Title The Artist as Saint Roch squaring the circle on a wall in Gerocarne
Nostoi, a greek word literally meaning “(it) returns”, is the title of a poem part of the Trojan Cycle about the return home of the greek soldiers after the end of the Trojan War.
The south of Italy has always been a land conquered by different civilizations, filled with several cultures coming from distant places that blended together over the centurie so, more than any other area in my country, it has experienced the immigration/emigration phenomenon, from the soldiers living in Magna Graecia, who had to go to war in places far away from their home, to the millions of Italian citizens emigrated abroad to find better living conditions, some of which now use to come back to their native place during holidays.

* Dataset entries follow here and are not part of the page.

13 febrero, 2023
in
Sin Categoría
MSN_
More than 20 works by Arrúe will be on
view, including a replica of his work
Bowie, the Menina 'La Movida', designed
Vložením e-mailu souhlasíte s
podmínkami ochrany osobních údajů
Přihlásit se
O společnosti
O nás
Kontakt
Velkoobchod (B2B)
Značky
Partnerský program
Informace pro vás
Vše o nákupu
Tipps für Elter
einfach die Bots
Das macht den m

My personal reflection on such land has been to conceptually link and unify two distant things, represented by the geometric task of squaring the circle, an impossible problem that philosophically aims to join earth and sky (respectively represented by a square and a circle since ancient times). The Saint Roch’s imagery works as a reminder of the place in which the painting now lies. The inhabitants of Gerocarne are in fact strictly devoted to the saint, who has always traditionally depicted with a seashell on his coat.
Nonetheless, the choice of painting a clam bound to the wrist is intentional: a common food for the fishermen and poor people of my homeland throughout the centuries, it is in fact also meant to be a symbol of my birthplace. A detail that comes with a double value, a metaphorical item linking two locations so distant by a thin, ideal line.